### WHAT TO DO
Copy the records below, without changes, from the first line through the line containing "common name: Ribwort plantain", including that line.

↓

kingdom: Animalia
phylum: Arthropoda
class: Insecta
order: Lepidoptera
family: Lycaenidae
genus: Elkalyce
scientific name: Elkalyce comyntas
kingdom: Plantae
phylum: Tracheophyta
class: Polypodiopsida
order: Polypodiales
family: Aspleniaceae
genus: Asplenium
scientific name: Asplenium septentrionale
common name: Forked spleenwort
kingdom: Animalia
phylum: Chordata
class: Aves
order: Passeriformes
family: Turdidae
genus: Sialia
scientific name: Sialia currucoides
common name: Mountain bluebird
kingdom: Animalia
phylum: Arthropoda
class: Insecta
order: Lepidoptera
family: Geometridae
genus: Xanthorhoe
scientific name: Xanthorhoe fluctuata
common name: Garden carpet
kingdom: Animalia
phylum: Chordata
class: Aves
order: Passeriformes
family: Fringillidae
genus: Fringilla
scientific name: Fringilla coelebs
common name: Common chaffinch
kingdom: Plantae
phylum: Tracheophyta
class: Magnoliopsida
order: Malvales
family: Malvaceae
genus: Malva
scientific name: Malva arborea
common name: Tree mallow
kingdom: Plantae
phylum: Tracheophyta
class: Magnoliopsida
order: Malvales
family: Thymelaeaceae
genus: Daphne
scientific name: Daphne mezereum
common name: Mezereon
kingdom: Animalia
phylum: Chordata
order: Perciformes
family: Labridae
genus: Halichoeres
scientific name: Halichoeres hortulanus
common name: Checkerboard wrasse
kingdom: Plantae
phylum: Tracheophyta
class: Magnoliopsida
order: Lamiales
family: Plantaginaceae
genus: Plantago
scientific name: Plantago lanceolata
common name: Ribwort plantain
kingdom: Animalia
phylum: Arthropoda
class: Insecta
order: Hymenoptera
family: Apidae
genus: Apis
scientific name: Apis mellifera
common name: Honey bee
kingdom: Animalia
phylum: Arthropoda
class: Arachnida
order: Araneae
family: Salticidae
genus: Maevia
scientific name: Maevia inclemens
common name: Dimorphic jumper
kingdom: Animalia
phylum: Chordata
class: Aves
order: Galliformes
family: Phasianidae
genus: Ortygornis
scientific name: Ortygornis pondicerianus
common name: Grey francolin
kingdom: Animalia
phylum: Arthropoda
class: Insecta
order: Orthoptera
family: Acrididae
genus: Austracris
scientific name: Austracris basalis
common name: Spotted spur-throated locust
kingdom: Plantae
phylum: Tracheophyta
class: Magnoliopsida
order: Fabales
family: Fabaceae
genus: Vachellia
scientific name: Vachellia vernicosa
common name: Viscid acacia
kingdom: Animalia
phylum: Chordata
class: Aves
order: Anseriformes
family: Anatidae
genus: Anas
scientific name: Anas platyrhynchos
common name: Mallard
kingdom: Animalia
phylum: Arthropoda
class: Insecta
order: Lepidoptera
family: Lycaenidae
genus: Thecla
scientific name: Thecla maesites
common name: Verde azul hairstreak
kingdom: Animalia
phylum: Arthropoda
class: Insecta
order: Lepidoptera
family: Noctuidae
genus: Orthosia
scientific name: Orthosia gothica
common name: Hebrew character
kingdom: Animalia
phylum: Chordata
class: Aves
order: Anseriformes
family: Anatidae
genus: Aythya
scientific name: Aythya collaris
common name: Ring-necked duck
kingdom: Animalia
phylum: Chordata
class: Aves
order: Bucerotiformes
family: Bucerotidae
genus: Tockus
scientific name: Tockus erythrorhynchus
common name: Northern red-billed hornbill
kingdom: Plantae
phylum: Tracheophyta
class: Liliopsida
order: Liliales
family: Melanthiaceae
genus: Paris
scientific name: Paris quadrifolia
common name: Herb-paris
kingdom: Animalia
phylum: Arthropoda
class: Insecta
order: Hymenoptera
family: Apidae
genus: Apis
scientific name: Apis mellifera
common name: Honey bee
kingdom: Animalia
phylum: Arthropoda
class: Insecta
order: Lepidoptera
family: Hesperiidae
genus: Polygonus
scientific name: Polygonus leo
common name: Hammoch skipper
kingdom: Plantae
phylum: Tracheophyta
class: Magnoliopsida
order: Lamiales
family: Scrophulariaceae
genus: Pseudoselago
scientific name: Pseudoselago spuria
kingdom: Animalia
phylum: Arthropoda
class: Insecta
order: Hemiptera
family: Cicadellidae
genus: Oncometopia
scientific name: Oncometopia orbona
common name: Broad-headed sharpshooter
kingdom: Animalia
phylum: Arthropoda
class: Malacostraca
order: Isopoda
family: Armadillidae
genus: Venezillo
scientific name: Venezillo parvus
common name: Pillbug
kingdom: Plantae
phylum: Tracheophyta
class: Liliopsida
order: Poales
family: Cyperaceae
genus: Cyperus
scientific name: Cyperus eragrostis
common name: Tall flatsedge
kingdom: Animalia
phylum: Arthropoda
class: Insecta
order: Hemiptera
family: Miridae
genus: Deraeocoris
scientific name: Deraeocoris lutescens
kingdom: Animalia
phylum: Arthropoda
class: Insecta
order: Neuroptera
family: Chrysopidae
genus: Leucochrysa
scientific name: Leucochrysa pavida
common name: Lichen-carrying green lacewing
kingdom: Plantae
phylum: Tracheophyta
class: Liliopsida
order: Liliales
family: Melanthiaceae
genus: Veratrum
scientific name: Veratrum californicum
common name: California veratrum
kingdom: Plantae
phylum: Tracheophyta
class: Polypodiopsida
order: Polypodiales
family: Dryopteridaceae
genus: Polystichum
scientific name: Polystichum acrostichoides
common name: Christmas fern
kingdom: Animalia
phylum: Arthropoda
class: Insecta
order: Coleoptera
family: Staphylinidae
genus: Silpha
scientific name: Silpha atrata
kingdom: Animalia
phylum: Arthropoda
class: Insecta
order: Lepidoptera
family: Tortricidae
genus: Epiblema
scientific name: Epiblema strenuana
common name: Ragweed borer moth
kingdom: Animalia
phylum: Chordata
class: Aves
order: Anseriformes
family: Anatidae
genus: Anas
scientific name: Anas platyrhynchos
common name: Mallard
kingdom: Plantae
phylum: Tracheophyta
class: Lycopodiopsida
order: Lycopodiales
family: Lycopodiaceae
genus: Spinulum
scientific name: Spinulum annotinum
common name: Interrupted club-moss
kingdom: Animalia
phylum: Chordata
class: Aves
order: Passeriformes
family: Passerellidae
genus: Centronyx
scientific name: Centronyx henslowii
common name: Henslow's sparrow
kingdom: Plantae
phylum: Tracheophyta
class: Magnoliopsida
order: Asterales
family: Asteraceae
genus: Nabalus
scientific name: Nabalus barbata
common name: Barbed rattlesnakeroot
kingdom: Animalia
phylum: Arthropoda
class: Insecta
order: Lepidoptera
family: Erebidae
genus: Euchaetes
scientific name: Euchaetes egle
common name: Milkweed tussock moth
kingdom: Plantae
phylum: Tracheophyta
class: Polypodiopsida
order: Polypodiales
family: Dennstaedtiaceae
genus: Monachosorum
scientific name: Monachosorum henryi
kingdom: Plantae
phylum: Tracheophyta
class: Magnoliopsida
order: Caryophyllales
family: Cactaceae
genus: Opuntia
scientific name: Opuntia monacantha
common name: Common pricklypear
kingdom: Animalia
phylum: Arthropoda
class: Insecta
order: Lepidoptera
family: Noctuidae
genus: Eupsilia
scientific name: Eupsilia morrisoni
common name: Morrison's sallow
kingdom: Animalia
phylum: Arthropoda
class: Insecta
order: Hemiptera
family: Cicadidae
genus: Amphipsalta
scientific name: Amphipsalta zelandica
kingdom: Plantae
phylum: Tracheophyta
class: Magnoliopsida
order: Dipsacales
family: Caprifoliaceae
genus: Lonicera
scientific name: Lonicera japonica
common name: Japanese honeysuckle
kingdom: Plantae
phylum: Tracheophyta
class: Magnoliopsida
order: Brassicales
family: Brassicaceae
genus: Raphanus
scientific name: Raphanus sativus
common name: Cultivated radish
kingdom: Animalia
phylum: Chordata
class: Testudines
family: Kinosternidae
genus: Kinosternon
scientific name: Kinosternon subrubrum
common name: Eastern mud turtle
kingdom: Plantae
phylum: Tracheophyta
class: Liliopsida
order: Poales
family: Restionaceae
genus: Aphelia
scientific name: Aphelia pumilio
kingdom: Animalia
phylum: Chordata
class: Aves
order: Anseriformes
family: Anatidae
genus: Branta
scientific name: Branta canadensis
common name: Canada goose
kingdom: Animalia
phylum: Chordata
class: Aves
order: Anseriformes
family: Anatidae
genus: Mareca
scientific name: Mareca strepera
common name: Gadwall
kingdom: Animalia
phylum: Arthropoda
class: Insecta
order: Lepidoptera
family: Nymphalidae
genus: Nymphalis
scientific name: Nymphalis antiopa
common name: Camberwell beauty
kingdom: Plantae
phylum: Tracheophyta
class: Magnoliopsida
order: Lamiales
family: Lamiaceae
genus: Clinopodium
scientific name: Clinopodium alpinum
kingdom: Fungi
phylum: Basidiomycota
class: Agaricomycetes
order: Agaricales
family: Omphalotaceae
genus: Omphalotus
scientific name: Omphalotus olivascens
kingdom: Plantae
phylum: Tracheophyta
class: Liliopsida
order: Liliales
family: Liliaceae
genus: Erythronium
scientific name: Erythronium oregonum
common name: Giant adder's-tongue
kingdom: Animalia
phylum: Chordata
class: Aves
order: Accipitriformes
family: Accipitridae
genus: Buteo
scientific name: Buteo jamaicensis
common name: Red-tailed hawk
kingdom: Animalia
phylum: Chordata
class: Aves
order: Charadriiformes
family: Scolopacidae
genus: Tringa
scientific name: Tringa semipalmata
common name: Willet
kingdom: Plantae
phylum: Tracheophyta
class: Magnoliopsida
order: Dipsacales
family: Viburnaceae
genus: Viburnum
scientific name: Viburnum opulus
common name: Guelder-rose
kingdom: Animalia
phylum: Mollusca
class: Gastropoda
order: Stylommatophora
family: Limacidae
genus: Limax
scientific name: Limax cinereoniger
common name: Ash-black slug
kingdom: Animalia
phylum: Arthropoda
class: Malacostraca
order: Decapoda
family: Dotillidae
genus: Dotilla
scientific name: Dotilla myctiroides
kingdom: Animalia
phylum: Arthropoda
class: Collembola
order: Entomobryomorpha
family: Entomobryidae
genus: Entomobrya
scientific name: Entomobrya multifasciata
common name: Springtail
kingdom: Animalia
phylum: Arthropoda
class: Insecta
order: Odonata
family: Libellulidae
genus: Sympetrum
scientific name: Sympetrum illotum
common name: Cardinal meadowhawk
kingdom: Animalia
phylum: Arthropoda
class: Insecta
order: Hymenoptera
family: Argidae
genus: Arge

↑

### RESPONSE BELOW
kingdom: Animalia
phylum: Arthropoda
class: Insecta
order: Lepidoptera
family: Lycaenidae
genus: Elkalyce
scientific name: Elkalyce comyntas
kingdom: Plantae
phylum: Tracheophyta
class: Polypodiopsida
order: Polypodiales
family: Aspleniaceae
genus: Asplenium
scientific name: Asplenium septentrionale
common name: Forked spleenwort
kingdom: Animalia
phylum: Chordata
class: Aves
order: Passeriformes
family: Turdidae
genus: Sialia
scientific name: Sialia currucoides
common name: Mountain bluebird
kingdom: Animalia
phylum: Arthropoda
class: Insecta
order: Lepidoptera
family: Geometridae
genus: Xanthorhoe
scientific name: Xanthorhoe fluctuata
common name: Garden carpet
kingdom: Animalia
phylum: Chordata
class: Aves
order: Passeriformes
family: Fringillidae
genus: Fringilla
scientific name: Fringilla coelebs
common name: Common chaffinch
kingdom: Plantae
phylum: Tracheophyta
class: Magnoliopsida
order: Malvales
family: Malvaceae
genus: Malva
scientific name: Malva arborea
common name: Tree mallow
kingdom: Plantae
phylum: Tracheophyta
class: Magnoliopsida
order: Malvales
family: Thymelaeaceae
genus: Daphne
scientific name: Daphne mezereum
common name: Mezereon
kingdom: Animalia
phylum: Chordata
order: Perciformes
family: Labridae
genus: Halichoeres
scientific name: Halichoeres hortulanus
common name: Checkerboard wrasse
kingdom: Plantae
phylum: Tracheophyta
class: Magnoliopsida
order: Lamiales
family: Plantaginaceae
genus: Plantago
scientific name: Plantago lanceolata
common name: Ribwort plantain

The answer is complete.